# Applied Probability

Paul Pfeiffer

This is a “first course” in the sense that it presumes no previous course in probability. The mathematical prerequisites are ordinary calculus and the elements of matrix algebra. A few standard series and integrals are used, and double integrals are evaluated as iterated integrals. The reader who can evaluate simple integrals can learn quickly from the examples how to deal with the iterated integrals used in the theory of expectation and conditional expectation. Appendix B provides a convenient compendium of mathematical facts used frequently in this work. And the symbolic toolbox, implementing MAPLE, may be used to evaluate integrals, if desired.

In addition to introducing the essential features of basic probability in terms of a precise mathematical model, the work describes and employs user-defined MATLAB procedures and functions (which we refer to as m-programs or simply programs) to solve many important problems in basic probability. This should make the work useful as a stand-alone exposition as well as a supplement to any of several current textbooks.

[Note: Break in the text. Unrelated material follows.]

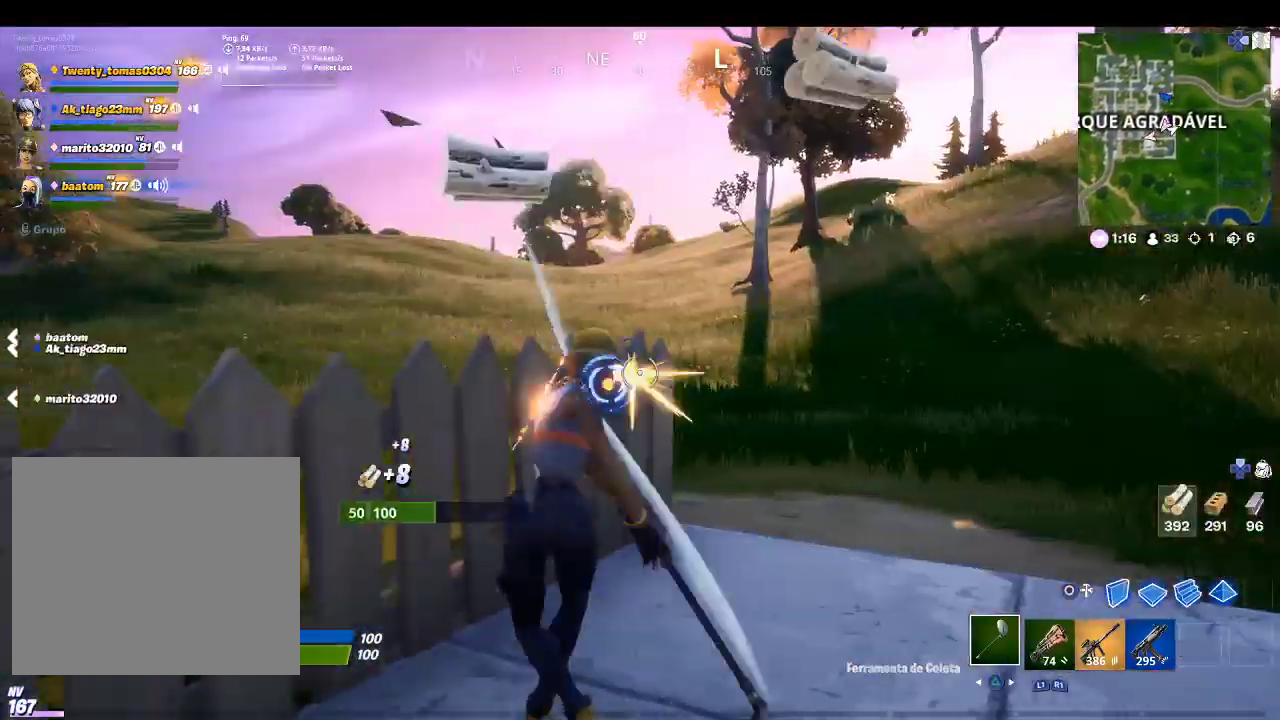
{"buttons": ["R2"], "left_stick": "up-left", "right_stick": "center", "events": [[67, "right_stick", "left"], [400, "right_stick", "center"]]}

Most of the programs developed here were written in earlier versions of MATLAB but have been revised slightly to make them compatible with MATLAB 7. In a few cases, alternate implementations are available in the Statistics Toolbox but are implemented here directly from the basic MATLAB program so that students need only that program (and the symbolic mathematics toolbox if they desire its aid in evaluating integrals).

Since machine methods require the precise formulation of problems in appropriate mathematical form, it is necessary to provide some supplementary analytical material, principally the so-called minterm analysis. This material is not only important for computational purposes but is also useful in displaying some of the structure of the relationships among events.